Pirate Capital
- Company type: Private
- Industry: Hedge Fund
- Founded: 2002
- Headquarters: Norwalk, CT
- Key people: Thomas R. Hudson Jr (Founder)

= Pirate Capital =

American investment adviser

Pirate Capital LLC was an American hedge fund. The firm employed shareholder activism to push for structural changes in target companies.

==History==
Pirate Capital was founded in 2002 by Thomas R. Hudson Jr with $2 million in savings. Between 2002 and 2006, the hedge fund had joined the boards of eight companies. In May 2005, Pirate had acquired nearly 2 million shares for a 14.8% stake in Cornell Companies, and subsequently nominated seven directors to the company's board. In March 2006, the firm owned 5.8 million shares of Intrawest, and pressured the company to sell.

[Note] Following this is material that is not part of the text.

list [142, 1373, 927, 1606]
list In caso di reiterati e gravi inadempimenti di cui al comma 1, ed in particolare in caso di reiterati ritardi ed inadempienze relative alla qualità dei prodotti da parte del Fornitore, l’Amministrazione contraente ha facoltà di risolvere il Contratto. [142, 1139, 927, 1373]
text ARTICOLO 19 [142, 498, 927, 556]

Intrawest was later sold to Fortress Investment Group for $1.8 billion. In June 2006, it pressured Mirant Corporation to drop its takeover bid for NRG Energy. In October 2007, Pirate Capital threatened a proxy battle against Brink's unless the cash handling company adopted changes to its corporate governance.

In September 2007, during the United States bear market of 2007–2009, Pirate Capital suspended redemptions on two of its four funds.

==Investment strategy==
Pirate Capital operated four funds including the Jolly Roger Activist Fund. The fund purchases stakes in underperforming companies and then pushes for managerial action. The company's motto is: "Surrender the Booty!"

== Key personnel ==
- Thomas R. Hudson, Jr, founder and sole managing partner; formerly managed a portfolio of distressed bank debt at Goldman Sachs. Mr Hudson was fired from Goldman Sachs in 1999 and from Amroc Investments in 2001.